Dataframe中的数据以一个或多个二维块存放,不是列表、字典或一维数组结构。
Pandas数据结构Dataframe:基本概念及创建
# Dataframe 数据结构
# Dataframe是一个表格型的数据结构,“带有标签的二维数组”。
# Dataframe带有index(行标签)和columns(列标签)
data = {'name':['Jack','Tom','Mary'],
'age':[18,19,20],
'gender':['m','m','w']}
frame = pd.DataFrame(data)
print(frame)
print(type(frame))
print(frame.index,'\n该数据类型为:',type(frame.index))

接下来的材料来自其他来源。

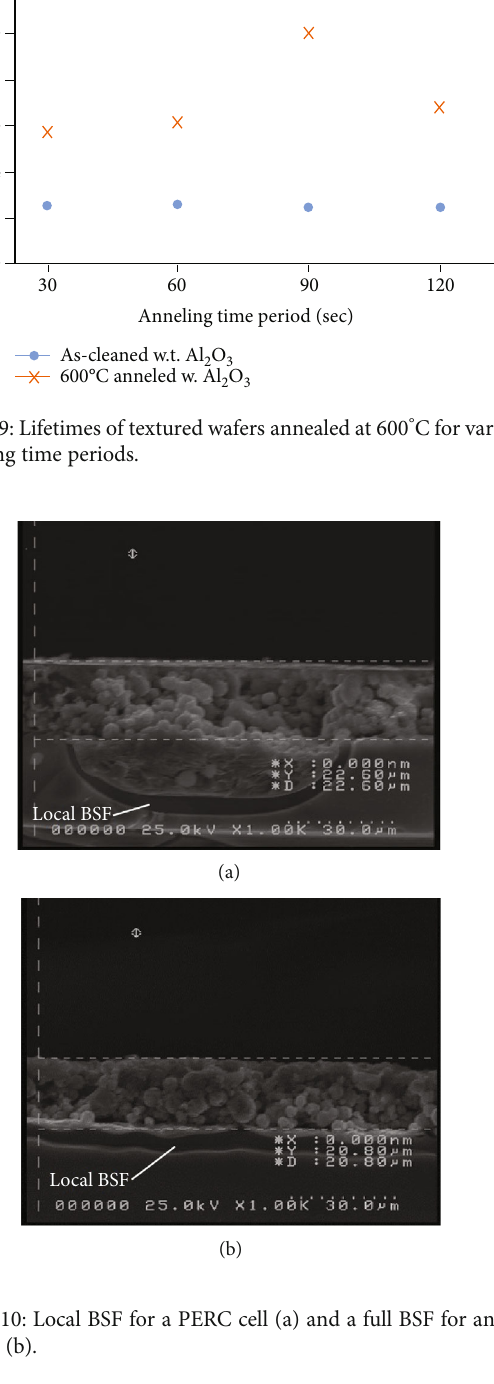
Table 1: Electric parameters and conversion e ffi ciencies measured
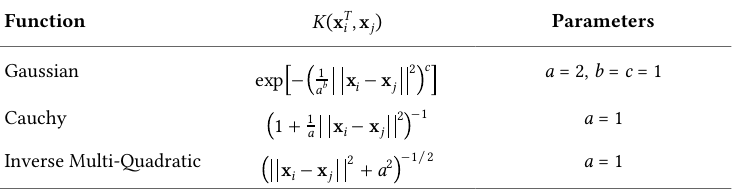
Kernel Functions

print(frame.columns,'\n该数据类型为:',type(frame.columns))
print(frame.values,'\n该数据类型为:',type(frame.values))
# 查看数据,数据类型为dataframe
# .index查看行标签
# .columns查看列标签
# .values查看值,数据类型为ndarray
====================
age gender name
0 18 m Jack
1 19 m Tom
2 20 w Mary
<class 'pandas.core.frame.DataFrame'>
RangeIndex(start=0, stop=3, step=1)
该数据类型为: <class 'pandas.indexes.range.RangeIndex'>
Index(['age', 'gender', 'name'], dtype='object')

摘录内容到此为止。